====== Excerpt

Andreas Mller, Editor for the Publisher
To my parents, Elizabeth and George
Preface
Drawing a building is a way of remembering it properly. To draw you have to look very hard and I think it is in the looking itself that the building is impressed upon the mind. Often I measure it and make a plan, putting the dimensions on the drawing, because I know from experience that only by doing that can I understand what Im looking at.
Caroline Mauduit, An Architect in Italy
The intention of this book is to help students develop an appreciation for observation and learning about the designed environment through freehand drawing. By observing I mean, as Caroline Mauduit endorses in her introduction to An Architect in Italy , that we consider the designed, and by extension, the natural environment carefully with a critical and inquisitive eye. Carefulness is vital in reaching below the surface and beyond what is literal. Unlike the casual glance or photograph, even the fastest, literal drawing is an inherently careful and active engagement. Drawing is a way of digesting the environment in order to come away with a greater understanding of how the environment might have been formed, what it contributes or does not contribute and what lessons might be embedded in it. While I do not offer definitive methods, I do offer an approach that might lead to a disciplined search when truly looking at buildings. In the fifteen years of teaching freehand analysis, I have come to believe that students need an introduction to a methodology that can inform and guide yet not constrain them. I have made mistakes and have constantly revised the courses and ways to introduce a methodological approach. Some years I seem to get it and then, when I try to duplicate it the following year, I stumble.

============

** Exercises to complete **
- 1) In the preface on freehand drawing, how many years has the writer spent teaching freehand analysis?
- 2) Go on with the preface on freehand drawing, picking up after its final sentence.
The records that follow have no connection to the preface on freehand drawing.

====== Given entries

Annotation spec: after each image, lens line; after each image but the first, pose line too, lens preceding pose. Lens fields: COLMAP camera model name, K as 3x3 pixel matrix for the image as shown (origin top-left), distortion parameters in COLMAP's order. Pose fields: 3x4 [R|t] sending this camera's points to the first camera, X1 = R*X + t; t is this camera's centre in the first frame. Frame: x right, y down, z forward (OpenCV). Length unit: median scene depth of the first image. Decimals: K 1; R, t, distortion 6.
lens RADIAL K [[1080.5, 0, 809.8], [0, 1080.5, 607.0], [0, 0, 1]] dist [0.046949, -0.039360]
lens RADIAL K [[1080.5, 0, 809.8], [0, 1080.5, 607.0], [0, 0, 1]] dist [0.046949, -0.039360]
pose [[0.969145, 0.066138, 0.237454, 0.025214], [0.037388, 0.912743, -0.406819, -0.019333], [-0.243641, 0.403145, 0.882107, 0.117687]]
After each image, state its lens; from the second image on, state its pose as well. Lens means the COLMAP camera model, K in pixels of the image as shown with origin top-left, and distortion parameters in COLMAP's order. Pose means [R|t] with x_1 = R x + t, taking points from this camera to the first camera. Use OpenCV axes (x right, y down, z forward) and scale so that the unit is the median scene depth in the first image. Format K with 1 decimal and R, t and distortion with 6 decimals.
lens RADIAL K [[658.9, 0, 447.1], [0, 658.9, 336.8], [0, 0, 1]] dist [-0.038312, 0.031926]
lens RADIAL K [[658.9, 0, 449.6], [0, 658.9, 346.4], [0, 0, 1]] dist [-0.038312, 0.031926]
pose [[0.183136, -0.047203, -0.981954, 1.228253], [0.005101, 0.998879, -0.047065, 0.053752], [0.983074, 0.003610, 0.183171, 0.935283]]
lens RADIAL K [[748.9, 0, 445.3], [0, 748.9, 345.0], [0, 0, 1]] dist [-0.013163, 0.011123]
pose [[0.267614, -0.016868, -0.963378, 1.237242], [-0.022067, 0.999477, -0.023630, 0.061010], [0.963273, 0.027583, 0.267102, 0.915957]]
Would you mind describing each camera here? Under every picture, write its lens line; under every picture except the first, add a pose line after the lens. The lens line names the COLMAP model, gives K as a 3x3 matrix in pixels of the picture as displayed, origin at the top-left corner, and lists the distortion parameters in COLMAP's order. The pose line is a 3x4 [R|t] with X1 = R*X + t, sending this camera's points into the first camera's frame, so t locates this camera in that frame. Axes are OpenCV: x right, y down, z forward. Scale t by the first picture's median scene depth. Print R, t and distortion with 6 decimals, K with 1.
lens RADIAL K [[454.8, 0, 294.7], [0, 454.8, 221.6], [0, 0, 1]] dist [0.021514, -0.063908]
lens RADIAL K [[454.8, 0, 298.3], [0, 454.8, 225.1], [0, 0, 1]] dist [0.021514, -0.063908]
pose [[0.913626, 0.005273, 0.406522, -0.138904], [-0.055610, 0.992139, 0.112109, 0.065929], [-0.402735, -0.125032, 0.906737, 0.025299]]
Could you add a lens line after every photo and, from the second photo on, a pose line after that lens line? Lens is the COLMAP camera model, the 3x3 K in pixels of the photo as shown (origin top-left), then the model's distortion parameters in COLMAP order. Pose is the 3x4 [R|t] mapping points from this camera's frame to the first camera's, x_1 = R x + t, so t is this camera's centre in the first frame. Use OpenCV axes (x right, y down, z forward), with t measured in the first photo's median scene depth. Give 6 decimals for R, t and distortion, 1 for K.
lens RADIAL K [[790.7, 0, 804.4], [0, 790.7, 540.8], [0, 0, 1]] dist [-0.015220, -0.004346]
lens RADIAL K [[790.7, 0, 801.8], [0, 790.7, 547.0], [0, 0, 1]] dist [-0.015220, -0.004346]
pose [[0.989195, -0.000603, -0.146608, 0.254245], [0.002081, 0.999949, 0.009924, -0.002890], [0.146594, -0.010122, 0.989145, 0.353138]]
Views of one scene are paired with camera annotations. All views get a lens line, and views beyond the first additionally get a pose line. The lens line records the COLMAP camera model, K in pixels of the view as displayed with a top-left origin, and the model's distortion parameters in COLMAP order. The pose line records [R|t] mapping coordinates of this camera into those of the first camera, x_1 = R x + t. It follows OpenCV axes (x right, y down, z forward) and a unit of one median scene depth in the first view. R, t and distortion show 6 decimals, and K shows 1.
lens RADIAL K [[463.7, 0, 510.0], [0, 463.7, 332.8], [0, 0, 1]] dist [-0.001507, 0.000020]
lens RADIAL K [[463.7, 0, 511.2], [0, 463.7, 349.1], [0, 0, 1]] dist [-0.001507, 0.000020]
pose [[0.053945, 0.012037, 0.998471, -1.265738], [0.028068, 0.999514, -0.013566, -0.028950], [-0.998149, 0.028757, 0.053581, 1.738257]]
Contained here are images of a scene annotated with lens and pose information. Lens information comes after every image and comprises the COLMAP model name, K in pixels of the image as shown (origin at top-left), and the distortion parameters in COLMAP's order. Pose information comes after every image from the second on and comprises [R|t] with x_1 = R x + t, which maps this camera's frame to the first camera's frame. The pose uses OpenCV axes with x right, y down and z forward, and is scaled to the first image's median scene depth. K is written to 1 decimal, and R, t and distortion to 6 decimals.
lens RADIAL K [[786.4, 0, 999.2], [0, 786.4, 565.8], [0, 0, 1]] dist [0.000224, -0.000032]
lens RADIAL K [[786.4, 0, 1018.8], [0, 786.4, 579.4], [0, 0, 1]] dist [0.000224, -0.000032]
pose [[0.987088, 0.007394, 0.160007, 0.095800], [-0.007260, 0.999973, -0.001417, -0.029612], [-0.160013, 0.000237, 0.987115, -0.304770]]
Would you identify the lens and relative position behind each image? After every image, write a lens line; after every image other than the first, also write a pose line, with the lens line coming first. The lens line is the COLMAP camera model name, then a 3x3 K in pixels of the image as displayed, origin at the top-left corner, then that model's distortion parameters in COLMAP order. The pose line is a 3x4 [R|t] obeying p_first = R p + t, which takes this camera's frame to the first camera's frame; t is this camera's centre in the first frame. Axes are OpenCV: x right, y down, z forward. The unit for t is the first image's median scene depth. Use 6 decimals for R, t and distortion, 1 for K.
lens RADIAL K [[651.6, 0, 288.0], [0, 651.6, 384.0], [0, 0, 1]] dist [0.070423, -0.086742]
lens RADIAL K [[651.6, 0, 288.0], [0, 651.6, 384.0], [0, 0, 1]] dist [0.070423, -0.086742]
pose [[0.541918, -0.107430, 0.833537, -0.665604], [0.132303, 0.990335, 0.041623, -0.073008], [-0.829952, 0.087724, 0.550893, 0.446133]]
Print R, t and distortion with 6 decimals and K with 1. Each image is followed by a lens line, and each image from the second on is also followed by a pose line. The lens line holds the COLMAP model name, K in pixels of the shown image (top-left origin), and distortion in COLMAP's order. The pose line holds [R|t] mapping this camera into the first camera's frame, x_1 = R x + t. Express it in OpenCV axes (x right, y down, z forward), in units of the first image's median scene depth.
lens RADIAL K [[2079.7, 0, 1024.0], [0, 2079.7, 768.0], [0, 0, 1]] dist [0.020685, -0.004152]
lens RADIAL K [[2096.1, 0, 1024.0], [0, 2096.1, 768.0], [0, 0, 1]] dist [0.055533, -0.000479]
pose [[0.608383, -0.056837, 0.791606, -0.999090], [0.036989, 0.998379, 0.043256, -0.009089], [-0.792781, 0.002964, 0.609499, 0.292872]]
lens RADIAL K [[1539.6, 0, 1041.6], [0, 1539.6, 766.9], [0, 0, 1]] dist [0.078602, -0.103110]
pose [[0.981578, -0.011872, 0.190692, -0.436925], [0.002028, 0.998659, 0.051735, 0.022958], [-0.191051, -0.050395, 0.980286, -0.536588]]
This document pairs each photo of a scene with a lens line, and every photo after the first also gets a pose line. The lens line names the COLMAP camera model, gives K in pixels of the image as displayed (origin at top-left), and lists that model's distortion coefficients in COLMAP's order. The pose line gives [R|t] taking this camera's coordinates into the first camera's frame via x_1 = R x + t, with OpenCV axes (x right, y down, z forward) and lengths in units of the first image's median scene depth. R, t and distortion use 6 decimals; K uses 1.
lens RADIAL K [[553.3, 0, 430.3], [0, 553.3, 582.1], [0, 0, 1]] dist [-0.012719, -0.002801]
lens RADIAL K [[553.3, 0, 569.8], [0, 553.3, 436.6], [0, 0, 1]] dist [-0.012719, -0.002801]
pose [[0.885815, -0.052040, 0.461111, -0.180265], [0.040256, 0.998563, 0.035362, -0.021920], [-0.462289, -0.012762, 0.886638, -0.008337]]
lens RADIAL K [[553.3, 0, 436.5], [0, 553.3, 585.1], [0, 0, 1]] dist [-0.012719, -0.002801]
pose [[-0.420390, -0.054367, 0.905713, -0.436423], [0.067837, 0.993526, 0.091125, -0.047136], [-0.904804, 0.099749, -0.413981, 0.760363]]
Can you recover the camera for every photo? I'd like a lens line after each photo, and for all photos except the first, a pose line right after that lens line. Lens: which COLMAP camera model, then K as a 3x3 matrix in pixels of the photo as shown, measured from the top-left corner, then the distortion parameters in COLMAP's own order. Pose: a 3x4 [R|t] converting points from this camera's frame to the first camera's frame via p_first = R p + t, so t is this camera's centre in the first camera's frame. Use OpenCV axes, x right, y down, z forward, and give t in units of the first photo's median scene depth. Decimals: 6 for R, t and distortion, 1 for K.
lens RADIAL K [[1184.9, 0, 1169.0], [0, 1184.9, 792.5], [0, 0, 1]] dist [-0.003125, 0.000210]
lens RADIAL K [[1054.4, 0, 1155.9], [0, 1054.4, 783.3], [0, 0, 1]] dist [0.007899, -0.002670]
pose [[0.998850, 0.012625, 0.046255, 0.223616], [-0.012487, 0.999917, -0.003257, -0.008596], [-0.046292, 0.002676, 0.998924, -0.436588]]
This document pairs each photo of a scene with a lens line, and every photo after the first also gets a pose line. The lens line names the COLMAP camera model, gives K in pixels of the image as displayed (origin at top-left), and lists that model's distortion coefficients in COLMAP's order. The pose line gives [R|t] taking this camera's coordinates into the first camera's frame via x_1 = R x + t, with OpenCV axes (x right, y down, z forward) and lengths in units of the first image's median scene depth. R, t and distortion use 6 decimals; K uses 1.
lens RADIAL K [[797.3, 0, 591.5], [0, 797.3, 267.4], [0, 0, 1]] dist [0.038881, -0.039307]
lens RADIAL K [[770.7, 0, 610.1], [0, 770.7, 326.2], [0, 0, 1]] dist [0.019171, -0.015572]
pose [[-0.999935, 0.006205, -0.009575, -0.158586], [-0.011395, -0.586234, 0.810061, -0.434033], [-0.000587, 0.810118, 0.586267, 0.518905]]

============

** Task responses **
- 1) Fifteen years.

- 2)
An essential aspect of this book is the use of freehand drawing. Freehand drawing is helpful because, when all is said and done, the hand is connected to our minds and intrinsically related to who we are. The hand and its preceding iterations such as ganglia, tentacles or other prehensile limbs shape what, how and of whom we think. The drawing hand is linked with the least intermediary processes or devices to the world itself. Freehand drawing is as close as we can get to the thing itself without building. Just as hand drawing is relatively unmitigated, the hand can never be machine-like, but at the same time it can be accurate enough in recording the world beyond pure impression. The slip of the finger, the varied weight of a line or the wiggle resulting from too much coffee allows the building to remain alive.
Drawing the designed and natural environment is a process of analysis essential to observing and, hopefully, understanding the world. There are cautionary tales as in the fairy tale The Goose that Laid the Golden Egg . When trying to understand a thing we should be careful not to kill it. A danger of abstracting and diagramming analytically is that it might destroy what we find exciting or stimulating. While a risk, diagramming or analyzing buildings remains a primary means of understanding their nature as both utilitarian device and vessel of experience. The nature of architecture is one in which, as Le Corbusier writes in Towards an Architecture , walls rise against the sky in an order such that I am moved. I sense your intentions. More than building, architecture embodies intentions while expressing our values and our dreams. Looking at buildings is a combination of a phenomenological experience and one of dimensions, properties and functions. The magic of architecture is that it embodies both the utilitarian and the experience of place.